EXERCISE INSTRUCTIONS -
Please count every line of the following material that holds "logger" and give the total alone.

MATERIAL FOR THIS EXERCISE -
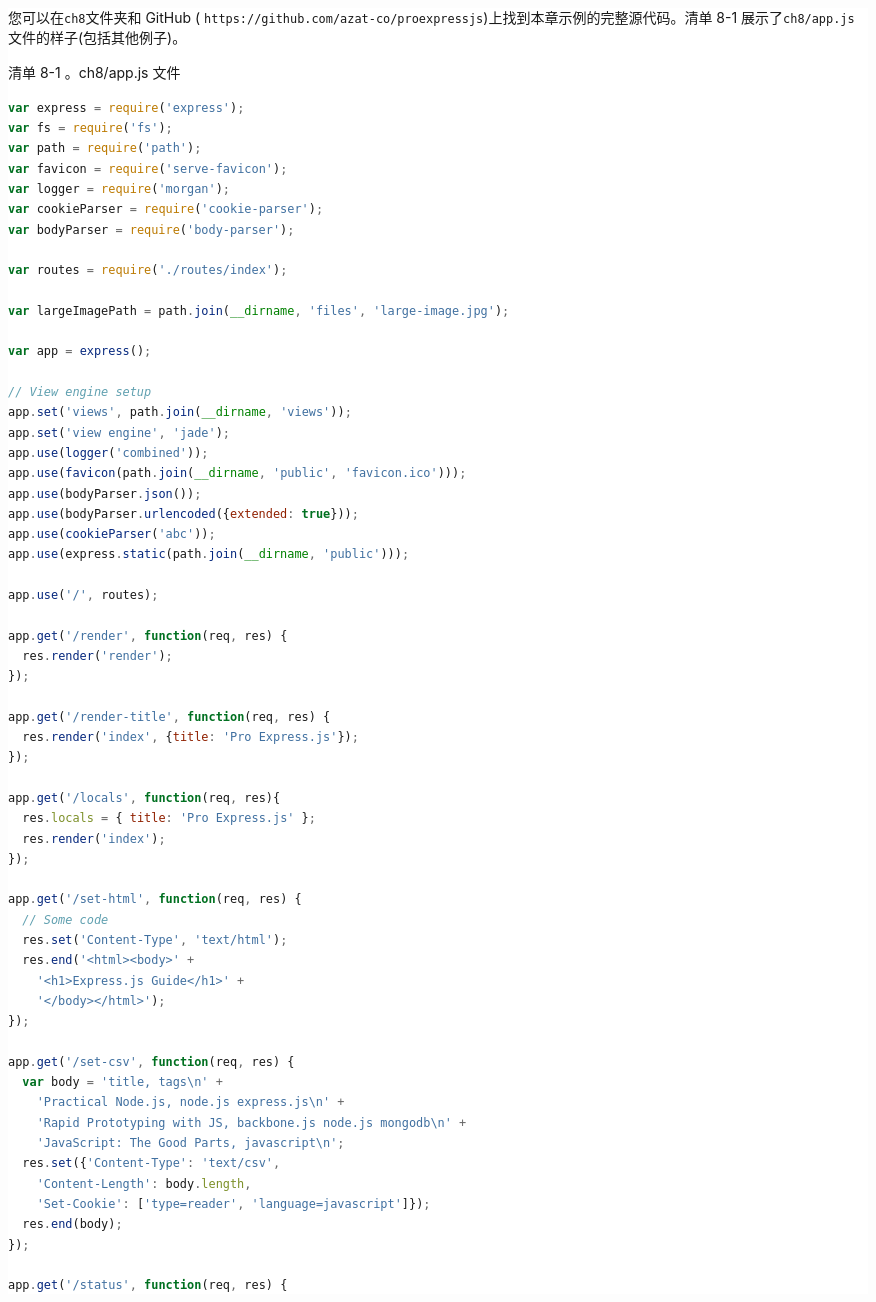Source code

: 您可以在`ch8`文件夹和 GitHub ( `https://github.com/azat-co/proexpressjs`)上找到本章示例的完整源代码。清单 8-1 展示了`ch8/app.js`文件的样子(包括其他例子)。

清单 8-1 。ch8/app.js 文件

```js
var express = require('express');
var fs = require('fs');
var path = require('path');
var favicon = require('serve-favicon');
var logger = require('morgan');
var cookieParser = require('cookie-parser');
var bodyParser = require('body-parser');

var routes = require('./routes/index');

var largeImagePath = path.join(__dirname, 'files', 'large-image.jpg');

var app = express();

// View engine setup
app.set('views', path.join(__dirname, 'views'));
app.set('view engine', 'jade');
app.use(logger('combined'));
app.use(favicon(path.join(__dirname, 'public', 'favicon.ico')));
app.use(bodyParser.json());
app.use(bodyParser.urlencoded({extended: true}));
app.use(cookieParser('abc'));
app.use(express.static(path.join(__dirname, 'public')));

app.use('/', routes);

app.get('/render', function(req, res) {
  res.render('render');
});

app.get('/render-title', function(req, res) {
  res.render('index', {title: 'Pro Express.js'});
});

app.get('/locals', function(req, res){
  res.locals = { title: 'Pro Express.js' };
  res.render('index');
});

app.get('/set-html', function(req, res) {
  // Some code
  res.set('Content-Type', 'text/html');
  res.end('<html><body>' +
    '<h1>Express.js Guide</h1>' +
    '</body></html>');
});

app.get('/set-csv', function(req, res) {
  var body = 'title, tags\n' +
    'Practical Node.js, node.js express.js\n' +
    'Rapid Prototyping with JS, backbone.js node.js mongodb\n' +
    'JavaScript: The Good Parts, javascript\n';
  res.set({'Content-Type': 'text/csv',
    'Content-Length': body.length,
    'Set-Cookie': ['type=reader', 'language=javascript']});
  res.end(body);
});

app.get('/status', function(req, res) {
```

EXERCISE OUTPUT -
2